Enfrascado como estaba en ello, pegó un brinco al oír el sonido de
la aldaba golpeando la puerta de entrada. Por poco no tira el
contenido del almirez cercano. Era menester no abrir a nadie hasta
terminar fehacientemente con su trabajo, gozaba de la confianza de
quien lo había encargado, y no sólo no quería defraudarlo, sino
que gustaba de ser fiel cumplidor de sus obligaciones.
Pero quien fuera, seguía golpeando la puerta con la aldaba, no se
conformaba con el silencio por respuesta.
El petimetre desasosegado e inquieto, era consciente que aquel ruido
además de atemorizarle le estaba desconcentrando, y no podría
terminar a tiempo su trabajo, por lo que la desazón no paraba de
aturdir su cacumen.
Con gesto nervioso alisó sus caros ropajes y con el lapicero bien
afilado reanudó la tarea de catalogar todo lo que allí hubiera.
El silencio imperó de nuevo en la estancia, y consiguió culminar su
tarea con cierta presteza. Estaba recogiendo sus elementos de
trabajo y guardándolos en su portafolio, cuando al dirigirse hacia
la puerta, oyó de nuevo el sonido de la aldaba golpeándola. Nadie
podía entrar en aquel lugar, estaba precintado por la autoridad y
tan sólo él tenía autorización para poder inventariar y catalogar
todo lo que allí hubiera.
No se explicaba cómo alguien podía querer entrar a un sitio tan
repelente, la apariencia exterior no distaba mucho de su interior,
paredes mugrientas, estanterías llenas de tarros con restos de
animales sabe Dios en qué líquidos, capazos de mimbre llenos de
variadas especias, plantas y flores colgadas bocabajo del techo
secándose emitiendo olores dispares, un sinfín de tierras de
diferentes colores y texturas, así como velas y licores varios.
Tomó un respiro para seguir contando a sus nietos, que le miraban
embobados y sin entender un ápice de lo que decía, el origen de
aquella piedra brillante que a lo largo de generaciones había estado
en la familia.
Tras terminar su labor y con gran temor abrió la puerta.
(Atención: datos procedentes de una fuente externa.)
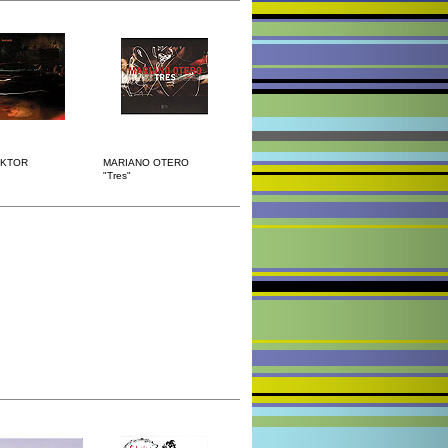
IKTOR
MARIANO OTERO
"Tres"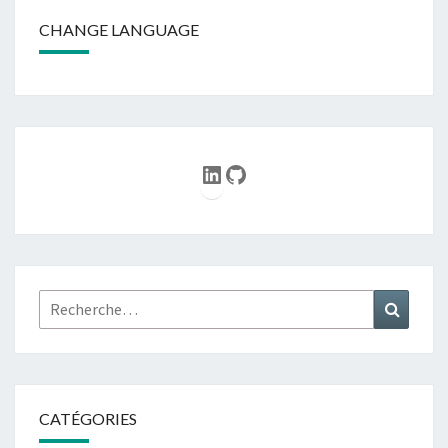
CHANGE LANGUAGE
LinkedIn
GitHub
Rechercher :
Recher
CATÉGORIES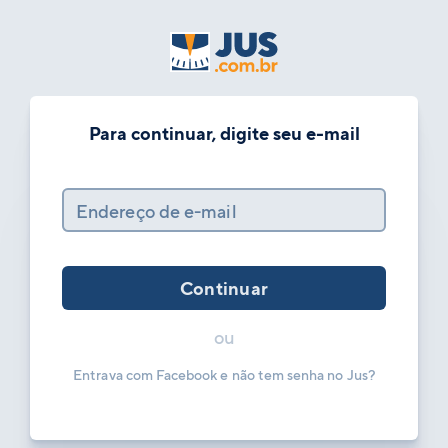
Para continuar, digite seu e-mail
Endereço de e-mail
Continuar
ou
Entrava com Facebook e não tem senha no Jus?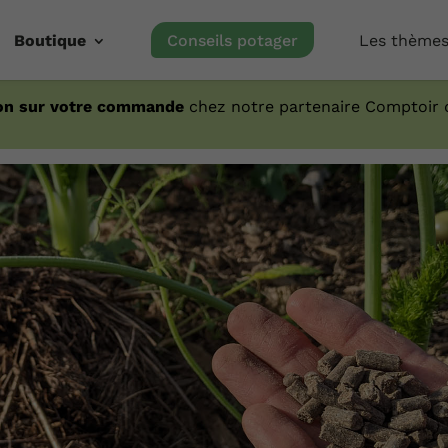
Boutique
Conseils potager
Les thème
on sur votre commande
chez notre partenaire Comptoir d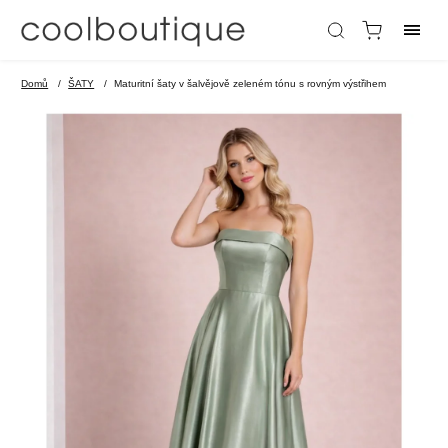
Domů
/
ŠATY
/
Maturitní šaty v šalvějově zeleném tónu s rovným výstřihem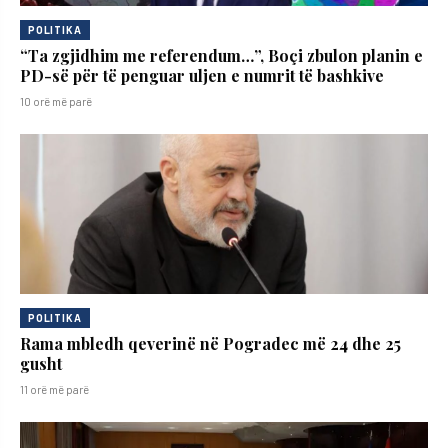
POLITIKA
“Ta zgjidhim me referendum…”, Boçi zbulon planin e
PD-së për të penguar uljen e numrit të bashkive
10 orë më parë
POLITIKA
Rama mbledh qeverinë në Pogradec më 24 dhe 25
gusht
11 orë më parë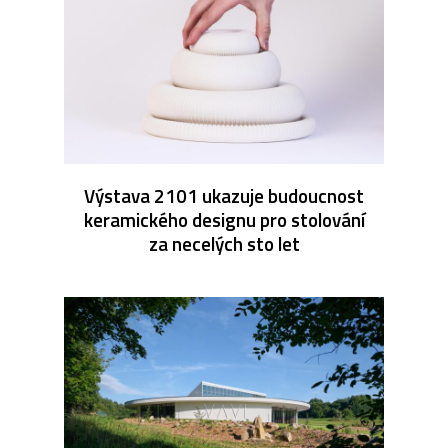
Výstava 2101 ukazuje budoucnost
keramického designu pro stolování
za necelých sto let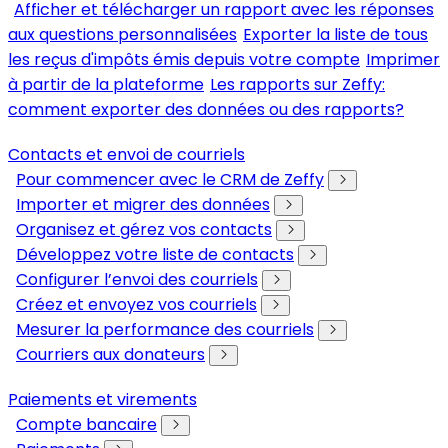
Afficher et télécharger un rapport avec les réponses
aux questions personnalisées
Exporter la liste de tous
les reçus d'impôts émis depuis votre compte
Imprimer
à partir de la plateforme
Les rapports sur Zeffy:
comment exporter des données ou des rapports?
Contacts et envoi de courriels
Pour commencer avec le CRM de Zeffy
Importer et migrer des données
Organisez et gérez vos contacts
Développez votre liste de contacts
Configurer l’envoi des courriels
Créez et envoyez vos courriels
Mesurer la performance des courriels
Courriers aux donateurs
Paiements et virements
Compte bancaire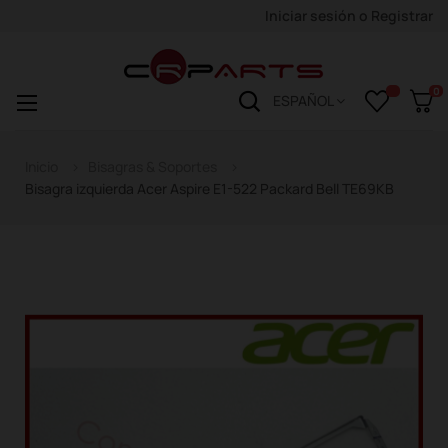
Iniciar sesión
o
Registrar
0
Navegación
☰
ESPAÑOL
de
palanca
Inicio
Bisagras & Soportes
Bisagra izquierda Acer Aspire E1-522 Packard Bell TE69KB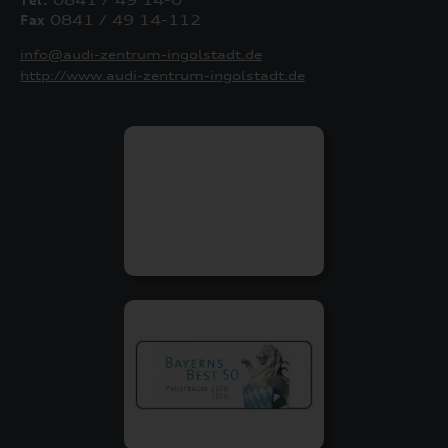
Fax
0841 / 49 14-112
info@audi-zentrum-ingolstadt.de
http://www.audi-zentrum-ingolstadt.de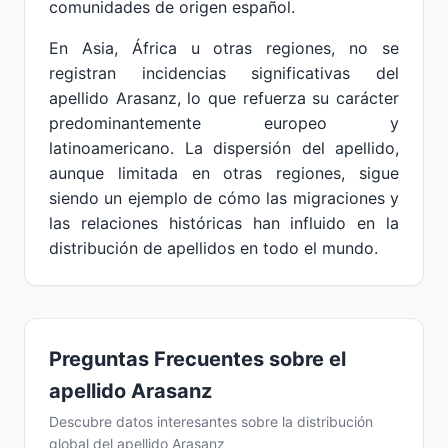
comunidades de origen español.
En Asia, África u otras regiones, no se
registran incidencias significativas del
apellido Arasanz, lo que refuerza su carácter
predominantemente europeo y
latinoamericano. La dispersión del apellido,
aunque limitada en otras regiones, sigue
siendo un ejemplo de cómo las migraciones y
las relaciones históricas han influido en la
distribución de apellidos en todo el mundo.
Preguntas Frecuentes sobre el
apellido Arasanz
Descubre datos interesantes sobre la distribución
global del apellido Arasanz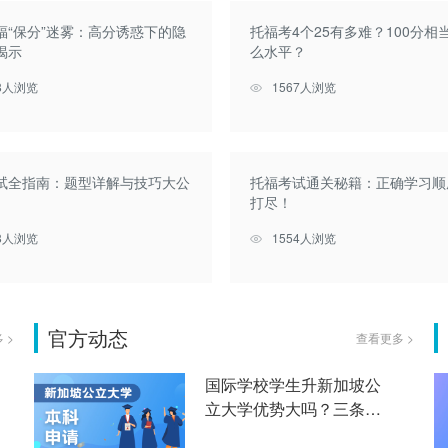
福“保分”迷雾：高分诱惑下的隐
托福考4个25有多难？100分相
揭示
么水平？
28人浏览
1567人浏览
试全指南：题型详解与技巧大公
托福考试通关秘籍：正确学习顺
打尽！
18人浏览
1554人浏览
官方动态
 >
查看更多 >
国际学校学生升新加坡公
立大学优势大吗？三条升
学路径利弊深度解析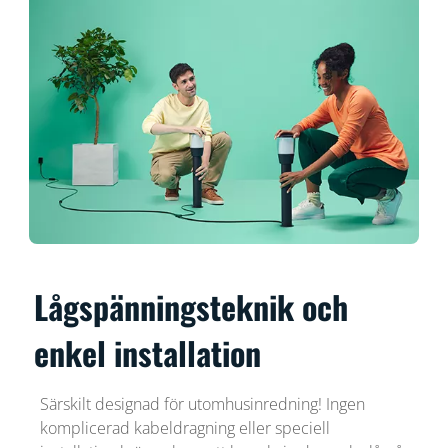
Lågspänningsteknik och
enkel installation
Särskilt designad för utomhusinredning! Ingen
komplicerad kabeldragning eller speciell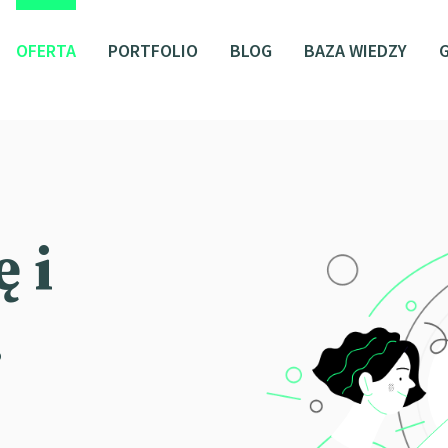
OFERTA
PORTFOLIO
BLOG
BAZA WIEDZY
 i
.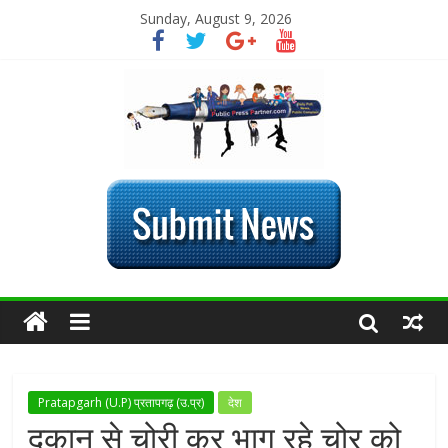
Sunday, August 9, 2026
Pratapgarh (U.P) प्रतापगढ़ (उ.प्र)
देश
दुकान से चोरी कर भाग रहे चोर को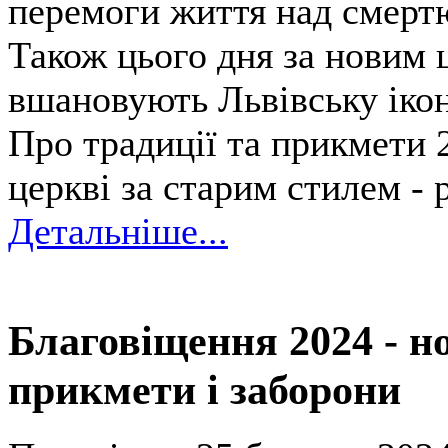
перемоги життя над смерт
Також цього дня за новим
вшановують Львівську ікон
Про традиції та прикмети 2
церкві за старим стилем - 
Детальніше...
Благовіщення 2024 - но
прикмети і заборони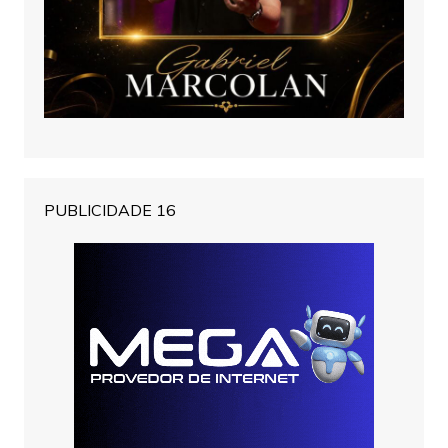
PUBLICIDADE 16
Se
encontró afuera con un lacayo del rey, quien pomposamente le puso en
la mano una vieja bolsa de cuero marrón, diciéndole:
- En pago a vuestra gran sabiduría y acierto con la enfermedad de la odalisca del rey.
Iba a explicarle al lacayo que él no era el hechicero, que era un
simple interventor del Gobernador, que estaba catalogando todo
aquello, más apenas hubo abierto la boca para explicarse, el lacayo
ya estaba montado en su caballo y partiendo presto de vuelta al
castillo.
No había ningún alma más en los alrededores, e intrigado, abrió
aquella pequeña bolsa, en cuyo interior halló esta piedra
brillante.
- ¡Ooohhh, abuelo! ¡ Cómo brilla y parece que huele!.
- Así es
- ¿Y hace cuanto tiempo que la tienes tú?
- Pues desde que murió mi abuelo hace sesenta años.
- ¿Y nos la vas a regalar?
- ¡Claro! Pero con una condición, que busquéis a su propietario y se la entreguéis.
- Pero abuelo, ¿Cómo vamos a saber quién es? Tú no has podido ¿verdad?
- Sí, yo le encontré, pero estaba tan colgado de sus hierbas que se pasaba el día viajando mentalmente, y no conseguí encontrarle cuerdo para explicarle porque le daba esta piedra.
Veréis, vuestro tatarabuelo comprendió desde el primer instante que
esta piedra no le pertenecía, indagó donde tenía el Gobernador
encerrado al hechicero para poder entregarle un bien tan preciado.
Quizás la piedra pudiera restituirle la libertad, más tuvo muy mala
suerte, porque cuando le halló sólo encontró las cenizas ya que
había sido quemado en la hoguera por brujo.
Desde entonces, de generación en generación, un miembro de nuestra
familia tiene la obligación de encontrar al heredero del hechicero y
poder entregarle la piedra.
Pero se ve que sus descendientes siguen rodeándose de hierbas,
especias y otros polvos afines, y no llegamos a tiempo de
conseguirlo.
Seguiré intentándolo, pero mi tiempo se acaba, y esta dichosa
misión le tocará a uno de vosotros, y quien sabe, tal vez, por fin,
esta familia consiga cumplir el cometido histórico de restituir la
piedra brillante a sus legítimos dueños.